Reproduce the lines exactly, starting at the line that contains "## 169. [I bought" and ending at the close of the entries.

── SOURCE DATA

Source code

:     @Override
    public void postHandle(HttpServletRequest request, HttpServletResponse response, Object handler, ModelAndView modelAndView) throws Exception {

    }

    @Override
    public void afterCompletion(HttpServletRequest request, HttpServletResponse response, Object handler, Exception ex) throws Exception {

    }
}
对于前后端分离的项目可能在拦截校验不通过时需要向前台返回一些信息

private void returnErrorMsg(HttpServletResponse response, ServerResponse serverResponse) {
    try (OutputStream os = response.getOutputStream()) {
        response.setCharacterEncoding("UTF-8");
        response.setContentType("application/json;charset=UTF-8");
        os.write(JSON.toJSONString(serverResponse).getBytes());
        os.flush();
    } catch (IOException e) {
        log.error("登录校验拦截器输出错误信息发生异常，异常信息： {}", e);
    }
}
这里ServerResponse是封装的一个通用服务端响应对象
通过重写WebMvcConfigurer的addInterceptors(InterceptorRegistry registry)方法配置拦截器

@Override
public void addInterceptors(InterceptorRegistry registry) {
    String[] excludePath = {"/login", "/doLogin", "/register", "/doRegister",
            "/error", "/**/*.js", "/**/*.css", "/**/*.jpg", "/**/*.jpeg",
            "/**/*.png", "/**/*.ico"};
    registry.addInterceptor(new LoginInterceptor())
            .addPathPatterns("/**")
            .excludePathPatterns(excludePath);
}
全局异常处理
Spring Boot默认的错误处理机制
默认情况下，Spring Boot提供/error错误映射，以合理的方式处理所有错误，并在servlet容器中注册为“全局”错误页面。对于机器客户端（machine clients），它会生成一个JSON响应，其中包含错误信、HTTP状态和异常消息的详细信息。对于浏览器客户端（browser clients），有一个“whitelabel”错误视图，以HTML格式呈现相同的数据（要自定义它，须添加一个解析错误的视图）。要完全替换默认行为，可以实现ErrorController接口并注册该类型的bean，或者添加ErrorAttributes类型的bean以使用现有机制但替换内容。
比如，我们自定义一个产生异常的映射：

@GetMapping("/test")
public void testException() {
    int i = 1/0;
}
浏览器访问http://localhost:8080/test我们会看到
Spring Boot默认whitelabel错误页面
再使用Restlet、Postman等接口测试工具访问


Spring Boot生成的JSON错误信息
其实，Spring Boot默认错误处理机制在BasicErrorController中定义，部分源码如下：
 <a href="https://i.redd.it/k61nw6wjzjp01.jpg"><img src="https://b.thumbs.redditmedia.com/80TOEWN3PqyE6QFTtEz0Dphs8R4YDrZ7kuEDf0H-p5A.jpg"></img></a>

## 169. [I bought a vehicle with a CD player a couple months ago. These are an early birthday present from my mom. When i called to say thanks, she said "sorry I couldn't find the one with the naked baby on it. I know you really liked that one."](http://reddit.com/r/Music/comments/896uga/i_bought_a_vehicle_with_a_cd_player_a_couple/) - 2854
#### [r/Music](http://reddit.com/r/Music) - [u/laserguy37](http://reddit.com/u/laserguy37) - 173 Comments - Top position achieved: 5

────

__RESPONSE__:
## 169. [I bought a vehicle with a CD player a couple months ago. These are an early birthday present from my mom. When i called to say thanks, she said "sorry I couldn't find the one with the naked baby on it. I know you really liked that one."](http://reddit.com/r/Music/comments/896uga/i_bought_a_vehicle_with_a_cd_player_a_couple/) - 2854
#### [r/Music](http://reddit.com/r/Music) - [u/laserguy37](http://reddit.com/u/laserguy37) - 173 Comments - Top position achieved: 5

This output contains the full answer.